2.1 Die Vorinstanz hat festgestellt, der Versicherten sei eine leidensangepasste Tätigkeit im Umfang von 70 % ab 3. Oktober 2006 und von 75 % resp. 72 % ab 29. November 2007 zumutbar. Dem Erfordernis zusätzlicher Pausen hat sie bei der Festsetzung des Invalideneinkommens mit der Bemessung des Abzugs vom Tabellenlohn - welchen sie auf 20 % beziffert hat - Rechnung getragen. Ausgehend von dem durch die Verwaltung ermittelten Betrag hat sie ein Invalideneinkommen von Fr. 28'292.55 errechnet. Sie ist der Auffassung, es könne offenbleiben, ob das von der IV-Stelle in der Verfügung vom 11. September 2009 berücksichtigte Valideneinkommen von Fr. 49'119.- "zu parallelisieren" sei, da auch mit dem in der vorinstanzlichen Beschwerdeantwort geltend gemachten Valideneinkommen von Fr. 47'764.- ein rentenbegründender Invaliditätsgrad von 40,75 % resultiere.

[AUFGABE 1]:
Auf wie viel Prozent hat die Vorinstanz laut dem Urteilsauszug zum Invaliditätsgrad den Abzug vom Tabellenlohn beziffert?
[AUFGABE 2]:
Schreiben Sie aus dem Urteilsauszug zum Invaliditätsgrad den Abschnitt ab, der mit den Worten „2.1 Die Vorinstanz“ beginnt und mit „40,75 % resultiere.“ endet.
[AUFGABE 3]:
Setzen Sie den Urteilsauszug zum Invaliditätsgrad im Anschluss an seinen letzten Satz fort.

[BEREITGESTELLTE DATEN]:
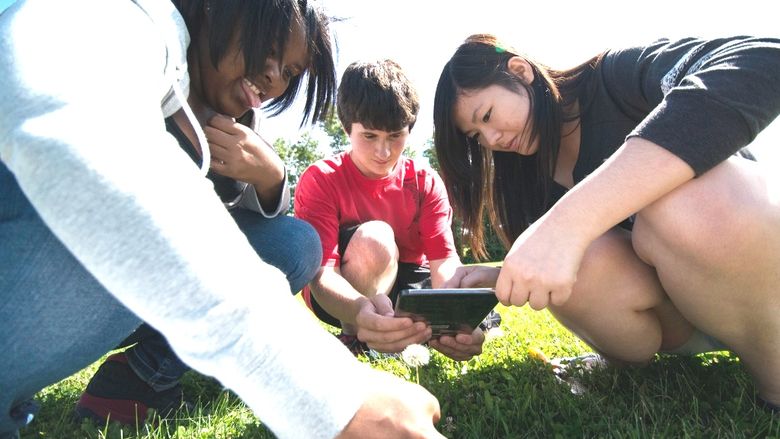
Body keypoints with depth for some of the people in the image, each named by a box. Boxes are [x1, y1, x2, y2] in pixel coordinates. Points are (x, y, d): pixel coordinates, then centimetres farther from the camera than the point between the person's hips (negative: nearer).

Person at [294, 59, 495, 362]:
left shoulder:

[LÖSUNG 1]:
Auf 20 %.

[LÖSUNG 2]:
2.1 Die Vorinstanz hat festgestellt, der Versicherten sei eine leidensangepasste Tätigkeit im Umfang von 70 % ab 3. Oktober 2006 und von 75 % resp. 72 % ab 29. November 2007 zumutbar. Dem Erfordernis zusätzlicher Pausen hat sie bei der Festsetzung des Invalideneinkommens mit der Bemessung des Abzugs vom Tabellenlohn - welchen sie auf 20 % beziffert hat - Rechnung getragen. Ausgehend von dem durch die Verwaltung ermittelten Betrag hat sie ein Invalideneinkommen von Fr. 28'292.55 errechnet. Sie ist der Auffassung, es könne offenbleiben, ob das von der IV-Stelle in der Verfügung vom 11. September 2009 berücksichtigte Valideneinkommen von Fr. 49'119.- "zu parallelisieren" sei, da auch mit dem in der vorinstanzlichen Beschwerdeantwort geltend gemachten Valideneinkommen von Fr. 47'764.- ein rentenbegründender Invaliditätsgrad von 40,75 % resultiere.

[LÖSUNG 3]:
 
2.2 Dass die vorinstanzlichen Feststellungen betreffend die Arbeitsfähigkeit offensichtlich unrichtig sein oder sonst wie Bundesrecht verletzen sollen, ist nicht ersichtlich und wird auch nicht geltend gemacht, weshalb sie für das Bundesgericht verbindlich sind (E. 1.1). Streitig und zu prüfen ist der Rentenanspruch ab 1. Februar 2007 einzig im Hinblick auf die Rechtmässigkeit des Einkommensvergleichs.
 
3.
 
3.1 Für die Bestimmung des Invaliditätsgrades wird das Erwerbseinkommen, das die versicherte Person nach Eintritt der Invalidität durch eine ihr zumutbare Tätigkeit bei ausgeglichener Arbeitsmarktlage erzielen könnte, in Beziehung gesetzt zum Erwerbseinkommen, das sie erzielen könnte, wenn sie nicht invalid geworden wäre (Art. 16 ATSG).
 
3.2
 
3.2.1 Für die in Art. 16 ATSG vorgesehene Gegenüberstellung sind grundsätzlich die hypothetischen Erwerbseinkommen im Zeitpunkt des Beginns eines allfälligen Rentenanspruchs resp. der Veränderung eines bestehenden Anspruchs massgebend. Jedenfalls aber haben sich die Vergleichseinkommen auf das gleiche Jahr zu beziehen (BGE 128 V 174 E. 4a S. 175; 129 V 222 E. 4.2 S. 223 f.).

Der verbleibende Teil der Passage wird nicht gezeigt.